Poetry Sunday 12 April 2015

Our Poetry Editor, Ira Maine brings us more from the late Seamus Heaney with
‘A Daylight Art’.
 
His comments follow the poem.

On the day he was to take the poison
Socrates told his friends he had been writing
putting Aesop’s fables into verse

And this was not because Socrates loved wisdom
and advocated the examined life.
The reason was that he had had a dream.

Caesar now, or Herod or Constantine
or any number of Shakespearean kings
bursting at the end like dams

where original panoramas lie submerged
which have to rise again before the death scenes-
you can believe in their believing dreams.

But hardly Socrates. Until, that is,
he tells his friends the dream had kept recurring
all his life, repeating one instruction:

Practise the art, which art until that moment
he always took to mean philosophy.
Happy the man, therefore, with a natural gift

for practising the right one from the start-
poetry, say, or fishing; whose nights are dreamless;
whose deep-sunk panoramas rise and pass

like daylight through the rod’s eye or the nib’s eye.

COMMENTARY by Ira Maine

Four hundred years before Christ, a newly elected Greek government, a bit wobbly, a bit unsure of itself, made it known that anybody who chose to opposed its power, or even to speak up against it, would be dealth with in no uncertain manner. This ‘send in the death squads’ attitude is typical of a government or indeed a nation in long term decline when even free speech is seen as a direct challenge to its authority. The Greeks had just had their heads kicked in by the upstart Spartans and confidence was low.

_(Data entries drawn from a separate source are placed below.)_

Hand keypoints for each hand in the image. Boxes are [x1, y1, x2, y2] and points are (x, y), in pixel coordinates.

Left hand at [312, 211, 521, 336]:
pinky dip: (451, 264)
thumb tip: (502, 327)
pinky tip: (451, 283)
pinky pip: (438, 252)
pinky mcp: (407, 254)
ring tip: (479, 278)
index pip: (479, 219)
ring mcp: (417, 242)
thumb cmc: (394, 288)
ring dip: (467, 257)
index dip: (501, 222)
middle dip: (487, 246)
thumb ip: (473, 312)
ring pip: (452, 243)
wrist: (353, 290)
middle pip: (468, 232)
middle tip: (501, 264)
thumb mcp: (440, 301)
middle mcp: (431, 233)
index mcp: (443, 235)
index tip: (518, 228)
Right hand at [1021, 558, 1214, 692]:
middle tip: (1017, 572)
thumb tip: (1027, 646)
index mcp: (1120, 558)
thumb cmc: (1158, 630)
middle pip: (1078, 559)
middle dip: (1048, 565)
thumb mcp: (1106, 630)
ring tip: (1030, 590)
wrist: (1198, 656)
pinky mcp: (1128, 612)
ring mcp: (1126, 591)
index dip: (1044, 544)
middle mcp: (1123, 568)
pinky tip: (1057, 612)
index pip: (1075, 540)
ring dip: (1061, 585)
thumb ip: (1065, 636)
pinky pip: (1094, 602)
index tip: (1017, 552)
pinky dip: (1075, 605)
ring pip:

Socrates(470-399) the philosopher  ignored this governmental demand for silence and instead spoke up in defence of the enemy. Socrates, whose philosophical interest included  the nature of truth, saw that the truth of this matter was that the Spartans at least were operating in a positive way, as opposed to his own Athenian society which had become negative, cowardly and fatly corrupt. People in power never, ever, enjoy hearing this stuff. He was summoned to account for himself and was quickly found guilty of supporting the Spartans in their attempts to overthrow the state. He was sentenced to death. Amazingly, the apocryphal story goes, on the appointed day, when he was expected to swallow a liberal dose of poison and expire, he was found to be quietly turning some of Aesop’s Fables into poetry.

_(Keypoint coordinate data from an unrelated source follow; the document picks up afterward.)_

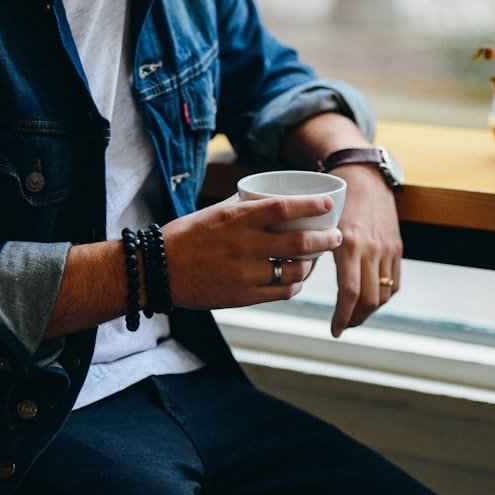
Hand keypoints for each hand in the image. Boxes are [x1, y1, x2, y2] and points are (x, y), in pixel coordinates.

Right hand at [161, 194, 342, 310]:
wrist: (159, 271)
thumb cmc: (184, 237)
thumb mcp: (213, 213)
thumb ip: (242, 207)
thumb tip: (268, 198)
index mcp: (237, 219)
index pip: (284, 207)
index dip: (312, 205)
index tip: (329, 204)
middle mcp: (244, 245)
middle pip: (299, 241)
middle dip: (325, 240)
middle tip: (335, 237)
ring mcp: (244, 273)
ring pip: (294, 270)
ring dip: (311, 265)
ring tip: (314, 261)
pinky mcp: (242, 296)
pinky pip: (281, 292)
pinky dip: (294, 285)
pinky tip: (296, 281)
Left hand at [327, 163, 402, 336]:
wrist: (364, 176)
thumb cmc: (334, 200)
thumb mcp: (319, 224)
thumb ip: (312, 250)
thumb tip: (298, 278)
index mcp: (349, 244)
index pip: (350, 293)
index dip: (342, 317)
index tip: (334, 330)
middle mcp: (371, 249)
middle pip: (370, 300)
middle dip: (356, 319)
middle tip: (343, 327)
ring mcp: (387, 249)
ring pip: (384, 294)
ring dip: (370, 311)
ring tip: (354, 316)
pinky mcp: (397, 247)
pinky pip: (394, 282)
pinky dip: (383, 295)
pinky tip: (369, 298)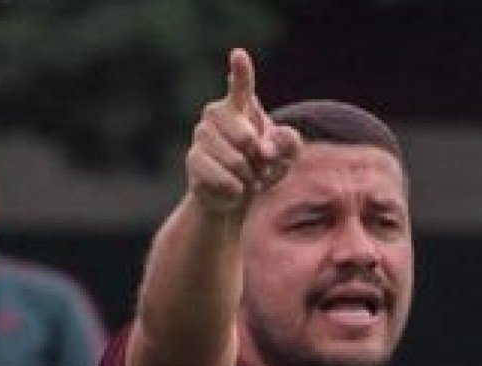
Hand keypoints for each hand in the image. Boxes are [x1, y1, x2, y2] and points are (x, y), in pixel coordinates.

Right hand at [186, 49, 302, 214]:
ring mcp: (201, 136)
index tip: (238, 55)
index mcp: (240, 105)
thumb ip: (289, 144)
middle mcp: (216, 115)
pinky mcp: (193, 160)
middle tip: (258, 164)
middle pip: (246, 137)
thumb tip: (266, 148)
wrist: (233, 194)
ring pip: (235, 161)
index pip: (241, 86)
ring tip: (245, 177)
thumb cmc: (262, 166)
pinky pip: (221, 178)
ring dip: (247, 176)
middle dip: (258, 159)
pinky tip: (233, 188)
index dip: (241, 71)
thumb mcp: (286, 155)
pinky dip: (235, 189)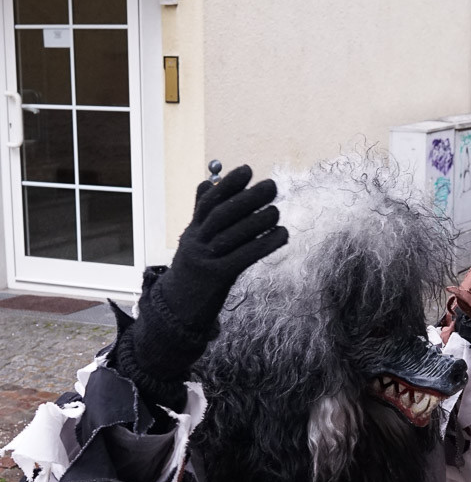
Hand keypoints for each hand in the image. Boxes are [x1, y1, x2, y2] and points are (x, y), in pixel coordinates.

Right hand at [115, 166, 287, 397]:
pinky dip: (264, 245)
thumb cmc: (193, 270)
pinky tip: (282, 235)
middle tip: (272, 185)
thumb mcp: (194, 240)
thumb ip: (202, 213)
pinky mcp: (217, 279)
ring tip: (277, 210)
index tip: (247, 170)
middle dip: (247, 198)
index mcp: (192, 231)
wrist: (177, 311)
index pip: (208, 201)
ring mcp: (204, 261)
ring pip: (232, 236)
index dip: (228, 184)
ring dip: (258, 221)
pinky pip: (243, 258)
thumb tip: (208, 182)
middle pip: (221, 215)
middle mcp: (195, 243)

Whether this is true, or not, doesn’t matter. What he told his friends he was doing on the day of his hemlocked death should matter to all of us. He told them he was practising his art. He confessed to them that a life-long dream had insisted he do so. Not simply the art of poetry, but the art of both devoting his life, and now sacrificing that life in the cause of his philosophical beliefs. To do otherwise, to recant, would  negate everything he believed in.

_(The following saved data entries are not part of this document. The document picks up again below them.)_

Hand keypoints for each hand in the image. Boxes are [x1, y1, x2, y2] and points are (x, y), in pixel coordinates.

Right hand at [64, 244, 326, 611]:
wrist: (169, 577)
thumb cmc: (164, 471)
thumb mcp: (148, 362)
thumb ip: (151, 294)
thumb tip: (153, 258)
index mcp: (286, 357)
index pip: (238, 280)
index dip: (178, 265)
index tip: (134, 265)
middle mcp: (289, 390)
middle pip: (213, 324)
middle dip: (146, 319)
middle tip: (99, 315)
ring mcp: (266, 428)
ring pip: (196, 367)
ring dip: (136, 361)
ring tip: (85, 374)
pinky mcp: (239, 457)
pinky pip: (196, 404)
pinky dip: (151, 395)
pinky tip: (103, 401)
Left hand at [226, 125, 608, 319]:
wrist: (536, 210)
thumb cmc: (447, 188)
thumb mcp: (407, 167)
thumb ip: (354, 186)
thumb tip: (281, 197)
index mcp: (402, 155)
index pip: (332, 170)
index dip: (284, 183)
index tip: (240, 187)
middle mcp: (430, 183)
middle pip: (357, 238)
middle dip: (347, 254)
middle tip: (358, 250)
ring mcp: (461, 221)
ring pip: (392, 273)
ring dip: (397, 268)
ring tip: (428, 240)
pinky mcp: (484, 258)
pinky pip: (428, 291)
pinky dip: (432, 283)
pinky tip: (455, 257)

Heaney takes the view that Socrates had sadly, chosen an ‘art’, the practise of which was about to bring about his own death.This is not supposed to happen to philosophers. To Caesar perhaps, or Constantine, or Shakespeare’s kings, any one of  whom’s vaulting ambition would cause them to risk all in an attempt to impose their dream or ‘panorama’ on the world. But not Socrates. If he had, from the start, chosen poetry as his ‘art’, or indeed, as Heaney says, somethimg as simple as ‘…fishing…’ his night life might have been less beset by dreams. The suggestion here is that the dream recurs because Socrates, in choosing philosophy, has made the wrong choice. If he had made the correct choice, the dreams would have certainly  ceased and he might have lived a different life. But then, if he had chosen ‘correctly’ he would not have become Socrates, but somebody else.

Socrates chose philosophy (as Heaney chose poetry) because, in the end, he had no choice.

Heaney’s  last lines suggests that …’happy the man…whose nights are dreamless…’ whose subconscious ideas rise and pass by unheeded, and in so doing,  leave the individual in peace.

This is true for the vast majority of the population. It was certainly not true for  Socrates, or indeed Heaney.